I hear what you say about 'priorities' but the only family there who appeared to live up to the stereotype was the lass with the 15 yr old. How many dogs lived in that house? I'm afraid that the closing shots on her, will be the longer lasting. Between her and your man 'Darren', they lived up to what people believe and will remember most. It's those last images which enforce the stereotypes (we are already ignoring the fact that food banks in this country exist through necessity). Apart from exposing someone who was prepared to steal from a charity as well as the tax payer, this programme was pretty poor in all, and all it did was mimick a similar earlier documentry highlighting the issue of food banks in the USA. What it will have achieved though, is to polarise views and reaffirm stereotypes, which is quite sad as it removes our attention from the fact that there is actually a need for food banks in this country.
 
#15
I am a pensioner,no car,tiny telly,live on the bread line but never go hungry,all my bills are paid on time, I even give food to the old woman up the street occasionally.Get your priorities in order and you will do just fine and never go hungry,and before you say anything about me owning a computer I saved up and bought it cash.No reason at all for children in the UK to go hungry it is just bad planning (mainly family planning).
 
#16
I have a friend who works for the Goodwin Trust in Hull and they operate a food redistribution centre which is supplied with close to run out date food by various local businesses. They not only redistribute the food to those who need it but they also offer lessons in how to prepare fresh food and how to make it last. Part of the trouble is that cookery programmes on the tv mainly consist of millionaire food divas saying how exquisite such and such a rare grain is and it can be obtained with difficulty from a delicatessen. What they should be doing is showing how to buy a meat joint for Sunday and make it last through to Wednesday or even Thursday.
 
#17
You are assuming they worked in the first place.
The family of 5 in the documentary had worked .I was surprised when they stated he had given up his job to become a student as I would've thought they would have weighed the consequences up beforehand. The shots of the Mac and Tv did exactly what the producers intended it to do and have us talking about it.However if your kids were starving wouldn't you sell some things and buy a cheaper pc/tv etc but then each to their own.
 
#18
Try selling your 50" TV if you lose your job and you will be surprised how little you will get for it. Think about the equivalent of a months HP for a new one.
Therein lies a basic problem for the unemployed in downsizing their lifestyle. 2nd hand consumer goods are worth very little.
 

Wordsmith

LE
Book Reviewer
#19
Therein lies a basic problem for the unemployed in downsizing their lifestyle.
If you are sensible, you take a number of precautions against unexpected unemployment. I have redundancy insurance for my mortgage, have a reasonable amount of savings and don't have debt on credit cards, etc. I could survive for a year unemployed before suffering serious financial worries.
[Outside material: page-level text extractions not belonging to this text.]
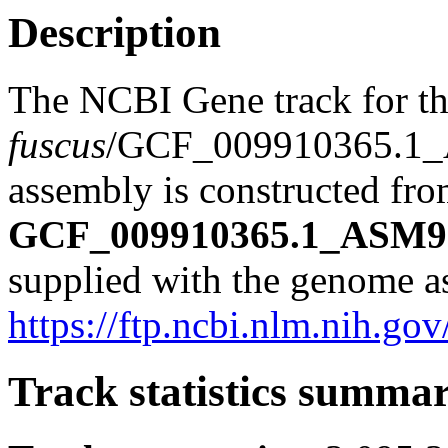
Description
The NCBI Gene track for t
fuscus
/GCF_009910365.1
assembly is constructed from
GCF_009910365.1_ASM99
supplied with the genome a
https://ftp.ncbi.nlm.nih
Track statistics summa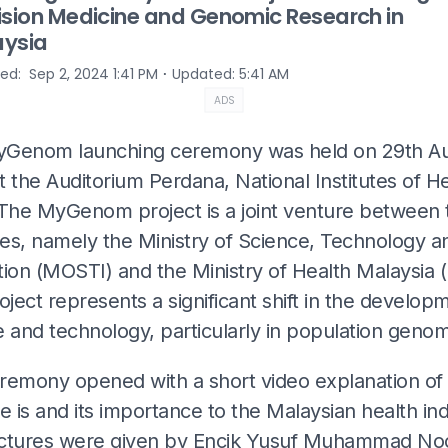
ision Medicine and Genomic Research in
ysia
⋅
hed
:
Sep 2, 2024 1:41 PM
Updated
:
5:41 AM
ADS
Genom launching ceremony was held on 29th A
 the Auditorium Perdana, National Institutes of H
 The MyGenom project is a joint venture between
ies, namely the Ministry of Science, Technology a
tion (MOSTI) and the Ministry of Health Malaysia 
oject represents a significant shift in the develop
 and technology, particularly in population genom
remony opened with a short video explanation of
is and its importance to the Malaysian health ind
ctures were given by Encik Yusuf Muhammad Noo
Part of the trouble for many unemployed is that they've lived for the moment and have taken no precautions against unexpected problems. Then, when the worse happens, they're immediately in financial trouble.

People have to take some responsibility for forward planning their own futures.

Wordsmith
 
#20
Try selling your 50" TV if you lose your job and you will be surprised how little you will get for it. Think about the equivalent of a months HP for a new one.
Therein lies a basic problem for the unemployed in downsizing their lifestyle. 2nd hand consumer goods are worth very little.
I understand it may be a false economy and it depends if the goods are on hp or not and it would only be a short term financial boost.My original post was if you have worked for things should you need to give them up whilst seeking help? The producers were very good at giving a comparison of material wealth whilst talking about poverty.